# Work instructions
Extract and reproduce verbatim the records from the first line through the line containing "picture [59, 59, 2041, 1216]", both ends included.
#### Data section
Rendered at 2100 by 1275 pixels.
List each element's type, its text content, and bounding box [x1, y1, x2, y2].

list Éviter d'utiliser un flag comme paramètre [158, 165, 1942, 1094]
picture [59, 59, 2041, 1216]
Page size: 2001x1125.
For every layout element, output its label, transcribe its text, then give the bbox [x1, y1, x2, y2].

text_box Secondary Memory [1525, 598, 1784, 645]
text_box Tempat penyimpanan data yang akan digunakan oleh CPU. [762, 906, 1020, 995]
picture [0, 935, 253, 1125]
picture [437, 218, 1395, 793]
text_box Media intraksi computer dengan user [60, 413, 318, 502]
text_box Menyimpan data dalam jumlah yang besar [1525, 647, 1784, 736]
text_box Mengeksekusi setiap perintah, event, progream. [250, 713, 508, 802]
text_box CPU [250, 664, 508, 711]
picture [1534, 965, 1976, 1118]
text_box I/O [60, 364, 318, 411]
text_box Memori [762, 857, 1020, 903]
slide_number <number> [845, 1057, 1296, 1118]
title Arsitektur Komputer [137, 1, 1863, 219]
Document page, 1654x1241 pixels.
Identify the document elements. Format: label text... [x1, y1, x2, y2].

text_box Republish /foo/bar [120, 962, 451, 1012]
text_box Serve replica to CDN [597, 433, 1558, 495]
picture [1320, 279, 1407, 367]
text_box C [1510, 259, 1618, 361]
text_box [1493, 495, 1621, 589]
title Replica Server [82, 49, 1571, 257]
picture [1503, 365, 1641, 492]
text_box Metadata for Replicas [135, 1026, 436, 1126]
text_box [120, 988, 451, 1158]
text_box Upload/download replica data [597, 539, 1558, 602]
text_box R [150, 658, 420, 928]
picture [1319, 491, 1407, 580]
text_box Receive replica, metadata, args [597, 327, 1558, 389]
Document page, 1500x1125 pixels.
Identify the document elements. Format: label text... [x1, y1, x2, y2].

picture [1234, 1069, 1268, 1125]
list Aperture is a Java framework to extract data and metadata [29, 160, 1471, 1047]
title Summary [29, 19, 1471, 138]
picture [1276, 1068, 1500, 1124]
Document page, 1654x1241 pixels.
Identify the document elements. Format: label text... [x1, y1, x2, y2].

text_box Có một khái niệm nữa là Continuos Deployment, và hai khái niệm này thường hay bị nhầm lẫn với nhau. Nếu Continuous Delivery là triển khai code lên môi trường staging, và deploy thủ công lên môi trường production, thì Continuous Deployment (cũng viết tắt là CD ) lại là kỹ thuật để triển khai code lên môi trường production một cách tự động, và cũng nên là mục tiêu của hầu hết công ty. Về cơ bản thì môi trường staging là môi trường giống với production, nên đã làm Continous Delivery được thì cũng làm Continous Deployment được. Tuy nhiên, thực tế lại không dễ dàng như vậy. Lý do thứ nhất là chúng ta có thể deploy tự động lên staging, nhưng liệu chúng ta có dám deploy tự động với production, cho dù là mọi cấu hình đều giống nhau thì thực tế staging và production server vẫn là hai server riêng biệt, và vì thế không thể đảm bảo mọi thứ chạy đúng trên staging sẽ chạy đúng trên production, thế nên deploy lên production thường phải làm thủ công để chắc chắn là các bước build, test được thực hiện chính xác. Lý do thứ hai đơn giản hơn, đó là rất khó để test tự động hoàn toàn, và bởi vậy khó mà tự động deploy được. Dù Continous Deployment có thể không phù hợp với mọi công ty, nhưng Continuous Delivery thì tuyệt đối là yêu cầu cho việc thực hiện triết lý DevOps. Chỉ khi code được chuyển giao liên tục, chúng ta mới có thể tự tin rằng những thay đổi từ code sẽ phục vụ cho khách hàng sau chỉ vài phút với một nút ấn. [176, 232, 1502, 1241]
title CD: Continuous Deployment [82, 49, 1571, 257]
########
# Written answer
Rendered at 2100 by 1275 pixels.
List each element's type, its text content, and bounding box [x1, y1, x2, y2].

list Éviter d'utiliser un flag comme paramètre [158, 165, 1942, 1094]
picture [59, 59, 2041, 1216]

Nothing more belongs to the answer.